From the outset the four Allied Powers responsible for the occupation and peaceful development of defeated Germany were determined that Germany should be purged of Nazism. To this end it was agreed that former Nazi party members and collaborators ‘who were more than nominal participants in its activities’ should be excluded from public and other influential posts and made subject to sanctions under law. To achieve these purposes the Allied Control Council issued two basic enactments: Directive No. 24 of January 12, 1946, concerning ‘Removal from Office and from Positions of Responsibility of Nazis and of Persons Hostile to Allied Purposes’, and Directive No. 38 of October 12, 1946, concerning ‘The Arrest and Punishment of War Criminals, Nazis and Militarists and the Internment, Control and Surveillance of Potentially Dangerous Germans’. These directives were without legal effect until implemented by zonal laws or other enactments.

Responsibility for the implementation of the agreements and directives on denazification was assumed by the military and later by the Allied civilian authorities in their respective zones of Germany. In the U.S., British and French Zones procedures differed somewhat but in general kept closely to the spirit of the agreed directives. In the Soviet Zone the course of denazification was strongly influenced by the drive to communize the population. Many former Nazis, even though seriously incriminated, were acquitted of the charges against them and restored to influence on condition that they engage in active support of the Communist régime. However, the Soviets have never ceased to assert their continued determination to root Nazism out of the German system.

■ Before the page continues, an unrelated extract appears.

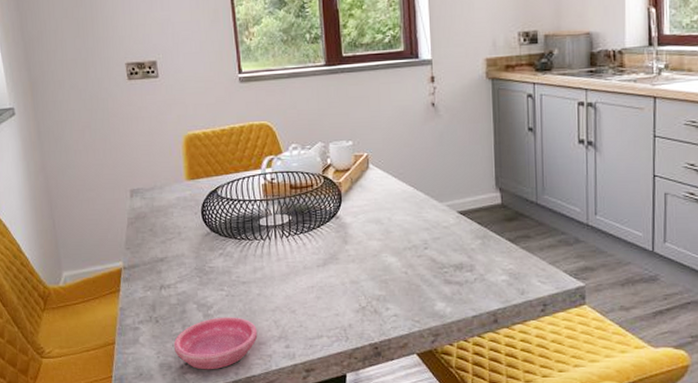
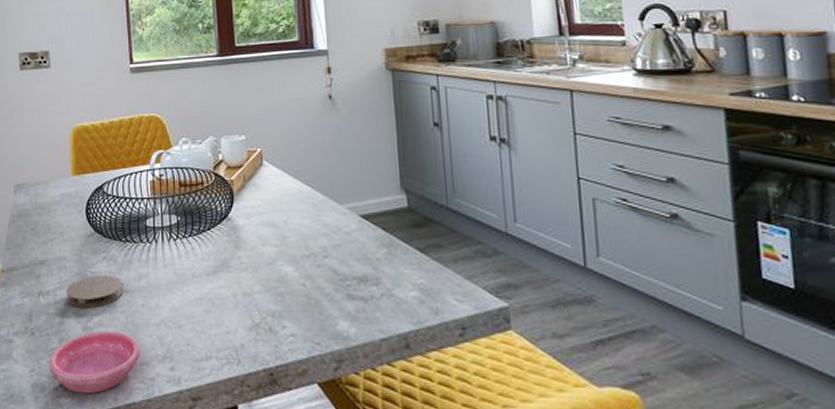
coaster: none [186,269,240,298] -> present [66,275,123,308]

The objective of denazification was not the attainment of a final goal within a specified time, when it could be said: ‘The job is done; Germany is now denazified.’ It was rather to safeguard the new German democracy from Nazi influence and to make it possible for anti-Nazi, non-Nazi and outspoken democratic individuals to enter public life and replace the Nazi elements which had dominated all life in Germany from 1933 to 1945.

To accomplish this objective the Occupying Powers abolished the Nazi Party and its formations and affiliated organizations, outlawed them and removed the individuals who had been responsible for their operation from positions of influence in both public and private life. It was then possible for non-Nazi Germans to come into the many fields of communal, economic and political activities to rebuild German life on democratic lines. The initial steps in this program had been attained substantially by the summer of 1946.